I would like to thank the Board as well as all of you in the congregation, for your prayers, thoughts, cards, and support in the last couple of weeks. Thanks also to John, Jason, and Rev. Kevin for preaching and leading worship for me on the Sundays. I was able to go to Boston and be with my sister Faye, to be part of the circle of love around her as she passed on. This is a difficult time for my family, but all of us are mourning Faye’s life, cut short too soon. With our love for each other and faith in a loving God, we will be better—but as my sister Sandra said, there is a hole in our hearts with Faye’s loss. Again, thank you for your care and concern, and I would ask for continued prayers as we continue to heal.
So…here we are in the second week of Lent. We are still in the early stages of this journey towards Easter, and already we read of new life, new beginnings, of taking a leap of faith and gong where and how God calls us.
Abram and Serai—later known as Abraham and Sarah—left their home, ventured out into unknown territory, on the word of God, whom they did not know until then. Like so many of the Biblical narratives, we take this one without thinking of that that must have meant, and without wondering why they might have been willing to do such a thing.
They lived in a city—Haran—and were not, until then, nomads. Their families were in Haran—their property and animals and connections. They left it all because God commanded them to go. Why? What in the world would induce them to do that?
Think about it. If you were settled in a home, with your extended family nearby, employment and belongings…and then an unknown God speaks to you, says, “leave all this, pack up your stuff on camels and donkeys and go out to a place you don’t know…” well, would you do it? Could you do it? What would lead you, enable you, to drop everything in favour of a mysterious command from a God you had never heard of before?
I wonder if maybe they were unhappy in Haran, if they had felt an urging, a pull to go elsewhere, to do something elsewhere—that there was nothing more for them to do there. Had they been wondering what they should do next in their lives? Were they maybe in a time of transition?
We don’t know. But clearly they were ready to answer that call from God.
Another question. Why did Nicodemus go to meet with Jesus? He was learned, a scholar—he knew the law of Moses and used it to guide his life. He didn’t need instruction in the law—but maybe he wanted to discuss it. It was actually common for teachers of the law to meet together and discuss the finer points of what was meant by this or that word or phrase. And they often met at night—nothing sinister there, in reality—it was the only time they had to meet, because they made their living in other ways during the day—as farmers or schoolteachers or merchants or artisans. Most Jewish scholars of that time could not afford to be full-time scholars. I think Nicodemus went to see Jesus because he thought of Jesus as a new voice, an interesting voice, who had something different to say, and Nicodemus wanted to hear more. He was ready, too, to hear that word Jesus spoke of new life.

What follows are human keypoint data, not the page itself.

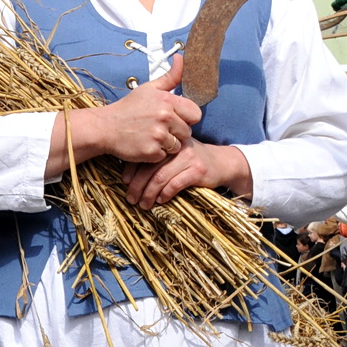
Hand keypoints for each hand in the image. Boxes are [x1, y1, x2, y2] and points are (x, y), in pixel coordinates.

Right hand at [46, 54, 201, 177]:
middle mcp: (164, 117)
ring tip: (151, 136)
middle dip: (176, 132)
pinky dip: (156, 153)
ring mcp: (158, 136)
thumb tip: (182, 57)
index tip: (175, 117)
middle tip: (159, 128)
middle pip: (187, 132)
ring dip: (167, 144)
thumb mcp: (149, 88)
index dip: (186, 117)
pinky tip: (145, 144)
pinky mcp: (151, 152)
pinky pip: (165, 156)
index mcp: (167, 100)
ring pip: (177, 146)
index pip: (195, 114)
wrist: (105, 127)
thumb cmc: (129, 108)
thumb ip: (170, 76)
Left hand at [123, 141, 251, 211]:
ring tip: (143, 204)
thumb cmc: (192, 161)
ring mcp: (188, 158)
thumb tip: (130, 176)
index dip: (131, 169)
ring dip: (149, 194)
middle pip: (150, 167)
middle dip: (137, 185)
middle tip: (130, 198)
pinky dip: (165, 194)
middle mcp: (176, 147)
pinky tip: (160, 201)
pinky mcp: (197, 170)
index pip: (145, 154)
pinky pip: (175, 184)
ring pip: (160, 177)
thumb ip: (157, 159)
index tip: (124, 182)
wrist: (222, 163)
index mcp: (167, 142)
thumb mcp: (174, 154)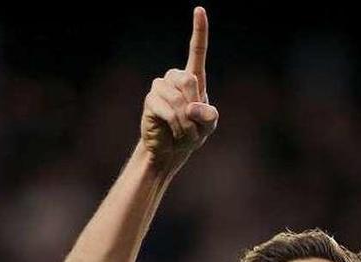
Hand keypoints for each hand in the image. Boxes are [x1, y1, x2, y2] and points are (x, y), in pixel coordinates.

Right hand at [140, 6, 218, 174]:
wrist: (170, 150)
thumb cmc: (192, 133)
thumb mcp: (209, 125)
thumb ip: (208, 115)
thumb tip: (190, 107)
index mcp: (193, 79)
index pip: (196, 51)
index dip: (199, 31)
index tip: (199, 10)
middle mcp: (175, 78)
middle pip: (189, 80)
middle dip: (194, 106)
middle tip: (194, 126)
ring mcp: (160, 88)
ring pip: (178, 99)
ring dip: (186, 121)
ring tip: (185, 132)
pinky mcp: (151, 100)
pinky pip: (167, 109)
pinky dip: (176, 124)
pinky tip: (174, 131)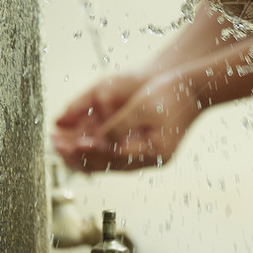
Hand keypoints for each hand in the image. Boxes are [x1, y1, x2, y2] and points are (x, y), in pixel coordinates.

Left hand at [52, 70, 200, 170]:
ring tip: (62, 148)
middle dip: (79, 156)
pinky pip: (118, 155)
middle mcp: (152, 160)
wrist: (197, 88)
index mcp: (154, 152)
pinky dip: (98, 151)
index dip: (86, 151)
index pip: (111, 156)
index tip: (66, 144)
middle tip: (55, 147)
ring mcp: (151, 157)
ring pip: (111, 163)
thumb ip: (118, 126)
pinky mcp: (148, 150)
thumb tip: (93, 142)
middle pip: (108, 165)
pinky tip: (82, 145)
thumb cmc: (172, 93)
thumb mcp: (141, 107)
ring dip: (85, 155)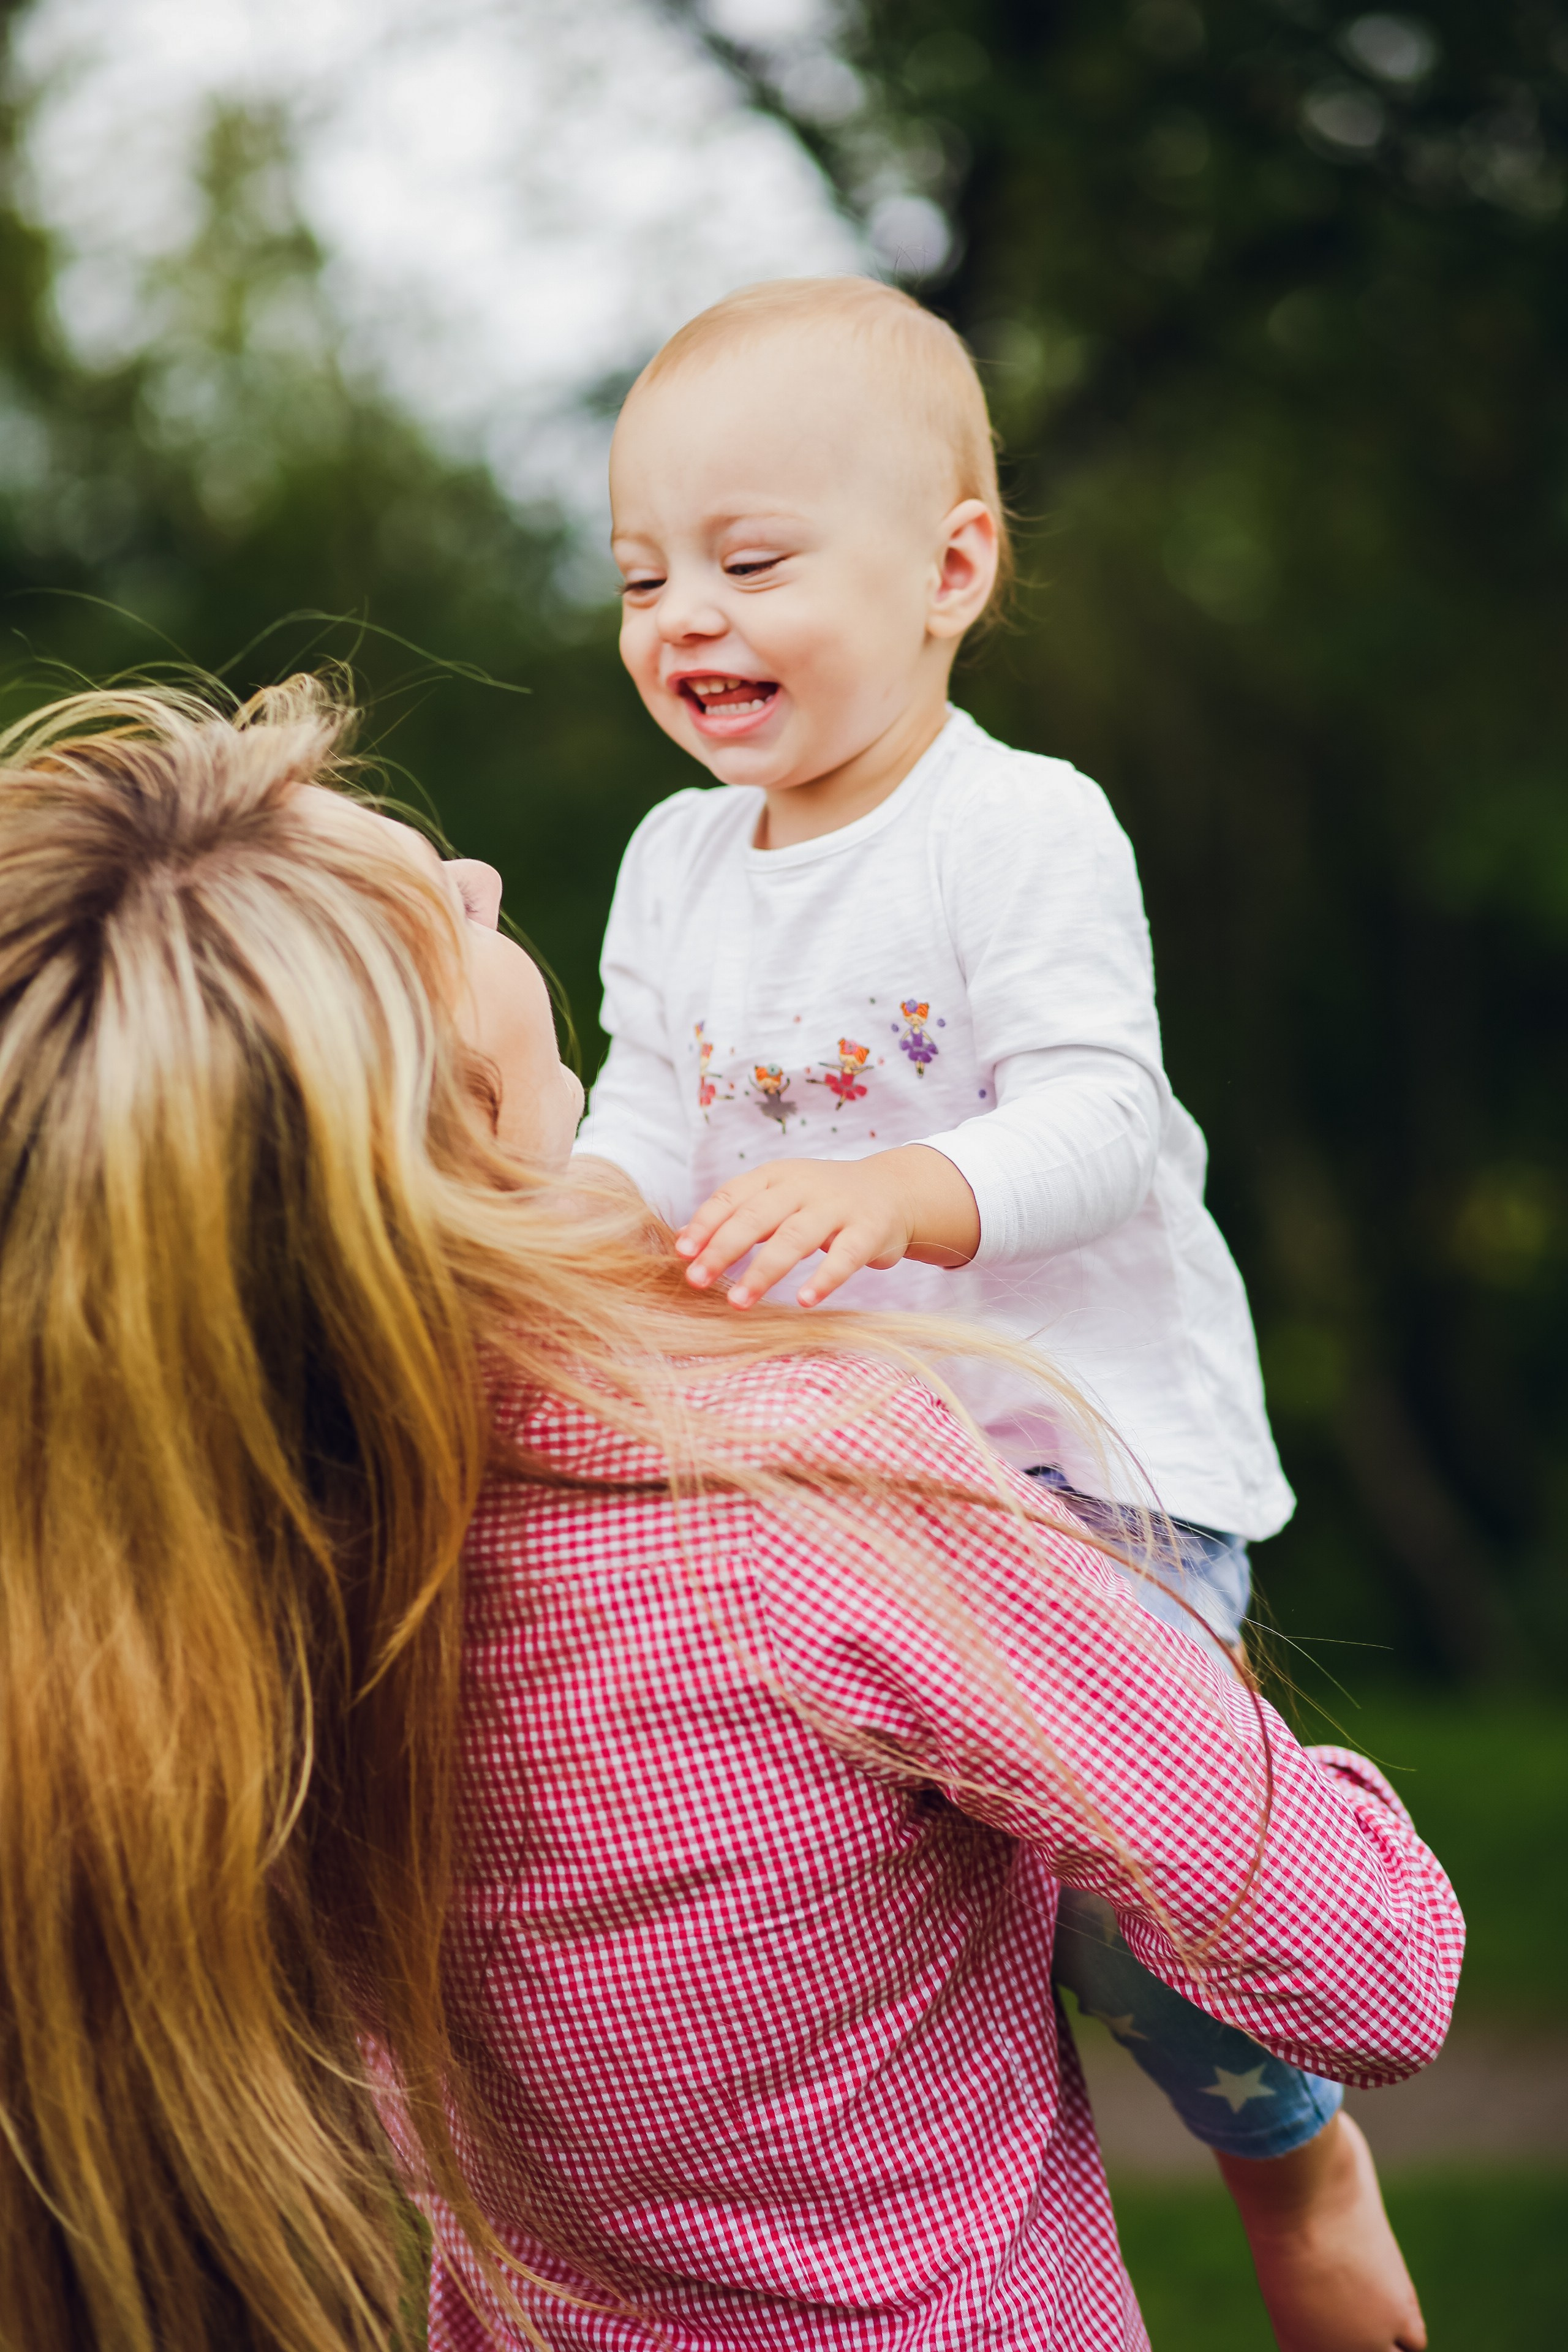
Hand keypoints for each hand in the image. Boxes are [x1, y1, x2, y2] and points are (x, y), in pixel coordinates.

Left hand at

I wonder what it takes to get us into that space, that place where we can hear God’s voice and have the faith to follow? Sometimes it’s a place of joy—we complete a training course, or graduate school, or have a baby. Sometimes it’s a place of sorrow and pain—we’re fired from a job, or a relationship ends, or our home is destroyed. Whether in joy or pain, God opens up a space for us—a place for us to move, a time for us to lift our heads and see beyond the everyday ruts we are in. It’s hard to know sometimes which comes first—the opportunity or the emotion.
But if we allow ourselves to trust, to have faith in the direction in which God is leading us, then we can step into that new life, that new beginning. We can take that journey of faith, as Abram and Sarai did; like Nicodemus, we can venture out to meet Jesus and study with him.
It’s not always easy, and it’s not always possible for us to take that step of faith though. Perhaps we aren’t ready when others think we should be, or we are afraid.
It’s way too early for the people of Japan to begin a new life—their struggle isn’t over yet. They are still sorting through rubble, burying loved ones, desperately attempting to stop radiation leakage.The struggle is continuing.
As a nation, we are reaching out to help them with the immediate crisis. Both the US and Canada are sending help to our sisters and brothers in Japan, with food, rescue workers, and equipment. But the need for help will continue, in a different form, in a different way. Hope will be needed. A way to see a path to new life, a new beginning is needed. Remember how long it took life in New Orleans to get back to some approximation of normal after Hurrican Katrina—reconstruction is still going on. It will take even longer and more assistance for Japan.
It’s too early for me, too. Faye died just about two weeks ago. How can I assimilate the loss of someone with whom I was intimate for many years, and always close to, in so short a time? How do I even accept that she really is gone, even though I know, intellectually, that she is? How can I grasp that we’ll never have tea together again, never discuss books and language, never talk about Ben and Lily, our children of the same age, again? Even though I know we will meet again in God’s time and God’s place, our relationship then will be unimaginably different. We will not have the relationship we did here and now—and that is what I mourn.
So I’m not ready for that new life yet. I’m not ready to say, “I will always miss Faye but I’ll move on with my life now.” Japan isn’t ready either—they are still seeking their lost, trying to repair their buildings and roads and nuclear plants.
If we take a closer look at Nicodemus and Abram and Sarai, I wonder if we might not see that they weren’t actually ready yet either. They had taken the first step, but they weren’t really committed to everything God was asking of them. They were still, in religious terms, “discerning” where God was calling them.
Abram and Sarai left Haran; but they wandered for a long time before God settled them. They weren’t ready yet. Nicodemus spoke with and learned from Jesus, but he didn’t commit himself to be a follower yet. He wasn’t ready.
And it was OK. God took them where they were, and led them until they did have faith, until they were ready. When the time was right, Abram and Sarai settled in what would become Israel. When the time was right, Nicodemus believed in Jesus—he helped bury Jesus after the Crucifixion.
When the time is right, I will lift my head and remember the joys of my relationship with my sister Faye, and her memory will not bring sorrow. When the time is right, Japan will step forward into new life, a renewal of life.
Jesus did not rise on the same day he was crucified; nor on the day after. But when the time was right, on the third day, he rose from the grave into new life.
When the time is right.
In the name of God, creator, redeemer and sustainer, amen.